[Records from a data source]
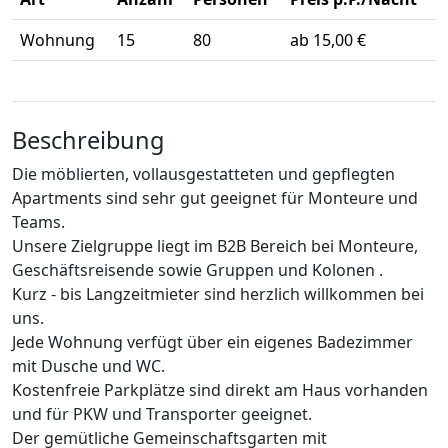
Wohnung
15
80
ab 15,00 €
Beschreibung
Die möblierten, vollausgestatteten und gepflegten
Apartments sind sehr gut geeignet für Monteure und
Teams.
Unsere Zielgruppe liegt im B2B Bereich bei Monteure,
Geschäftsreisende sowie Gruppen und Kolonen .
Kurz - bis Langzeitmieter sind herzlich willkommen bei
uns.
Jede Wohnung verfügt über ein eigenes Badezimmer
mit Dusche und WC.
Kostenfreie Parkplätze sind direkt am Haus vorhanden
und für PKW und Transporter geeignet.
Der gemütliche Gemeinschaftsgarten mit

■ **What you need to do**:
Since the pictures are not wanted, set down only the rest of each record, exactly as above.

■ **Answer to the exercise**:
Wohnung
15
80
ab 15,00 €
Beschreibung
Die möblierten, vollausgestatteten und gepflegten
Apartments sind sehr gut geeignet für Monteure und
Teams.
Unsere Zielgruppe liegt im B2B Bereich bei Monteure,
Geschäftsreisende sowie Gruppen und Kolonen .
Kurz - bis Langzeitmieter sind herzlich willkommen bei
uns.
Jede Wohnung verfügt über ein eigenes Badezimmer
mit Dusche und WC.
Kostenfreie Parkplätze sind direkt am Haus vorhanden
und für PKW und Transporter geeignet.
Der gemütliche Gemeinschaftsgarten mit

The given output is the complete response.